CRNC strangle positions are structurally neutral / high-volatility (long premium, OTM); the modeled P&L assumes European-style exercise at expiration and ignores early assignment, transaction costs, dividends paid before expiry on the stock leg (when present), and the bid-ask spread on the listed chain. CRNC positions also carry Technology sector concentration risk; news flow inside the sector (peer earnings, regulatory shifts, supply-chain headlines) can move CRNC alongside the broader basket even when CRNC-specific fundamentals are unchanged. Always rebuild the position from current CRNC chain quotes before placing a trade.

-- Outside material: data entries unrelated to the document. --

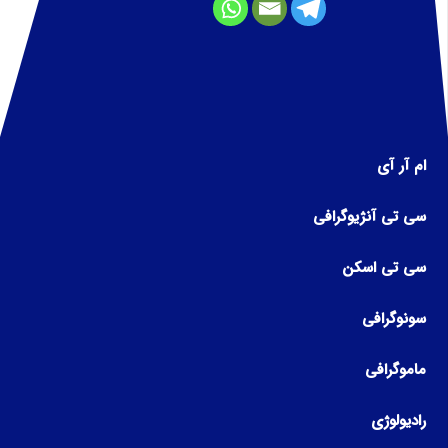
ام آر آی
سی تی آنژیوگرافی
سی تی اسکن
سونوگرافی
ماموگرافی
رادیولوژی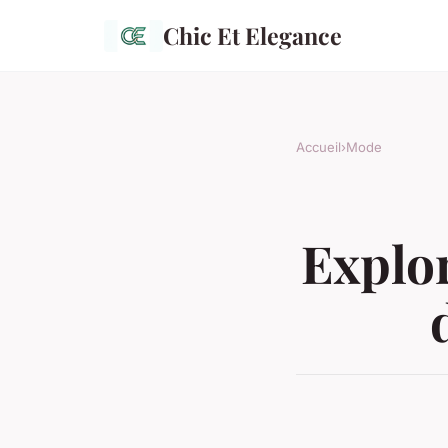
Chic Et Elegance
Accueil
›
Mode
Explor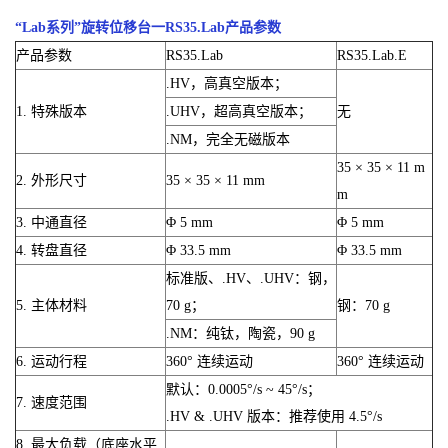
“Lab系列”旋转位移台一RS35.Lab产品参数
产品参数
RS35.Lab
RS35.Lab.E
.HV，高真空版本；
1. 特殊版本
.UHV，超高真空版本；
无
.NM，完全无磁版本
35 × 35 × 11 m
2. 外形尺寸
35 × 35 × 11 mm
m
3. 中通直径
Φ 5 mm
Φ 5 mm
4. 转盘直径
Φ 33.5 mm
Φ 33.5 mm
标准版、.HV、.UHV：钢，
5. 主体材料
70 g；
钢：70 g
.NM：纯钛，陶瓷，90 g
6. 运动行程
360° 连续运动
360° 连续运动
默认：0.0005°/s ~ 45°/s；
7. 速度范围
.HV & .UHV 版本：推荐使用 4.5°/s
8. 最大负载（底座水平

Frequently asked questions

What is a strangle on CRNC?
A strangle on CRNC is the strangle strategy applied to CRNC (stock). The strategy is structurally neutral / high-volatility (long premium, OTM): A long strangle buys an OTM call and an OTM put at offset strikes, cheaper than a straddle but requiring a larger underlying move to profit since both wings start out-of-the-money. With CRNC stock trading near $9.84, the strikes shown on this page are snapped to the nearest listed CRNC chain strike and the premiums come straight from the end-of-day bid/ask midpoint.
How are CRNC strangle max profit and max loss calculated?
Upside max profit is unbounded; downside max profit is bounded at the put strike minus the combined debit (reached at zero). Max loss equals the combined debit times 100 (reached anywhere between the two OTM strikes). Two breakevens at call-strike plus debit and put-strike minus debit. For the CRNC strangle priced from the end-of-day chain at a 30-day expiry (ATM IV 83.30%), the computed maximum profit is unbounded per contract and the computed maximum loss is -$527.50 per contract. Live intraday quotes will differ as the chain moves through the trading session.
What is the breakeven for a CRNC strangle?
The breakeven for the CRNC strangle priced on this page is roughly $3.73 and $15.28 at expiration, derived from end-of-day chain premiums. Breakeven is the underlying price at which the strategy's P&L crosses zero ignoring transaction costs and assignment risk. The current CRNC market-implied 1-standard-deviation expected move is approximately 23.88%; if the move sits well outside the breakeven distance, the structure's risk-reward becomes correspondingly tighter.
When should you consider a strangle on CRNC?
Strangles on CRNC are the cheaper cousin of the straddle - traders use them when they want a large directional move but are willing to give up the inner-strike sensitivity in exchange for a lower up-front debit on the CRNC chain.
How does current CRNC implied volatility affect this strangle?
CRNC ATM IV is at 83.30% with IV rank near 14.08%, which is on the low end of its 1-year range. Premium-buying structures (long call, long put, debit spreads) are relatively cheap in this regime; premium-selling structures collect less credit per unit risk.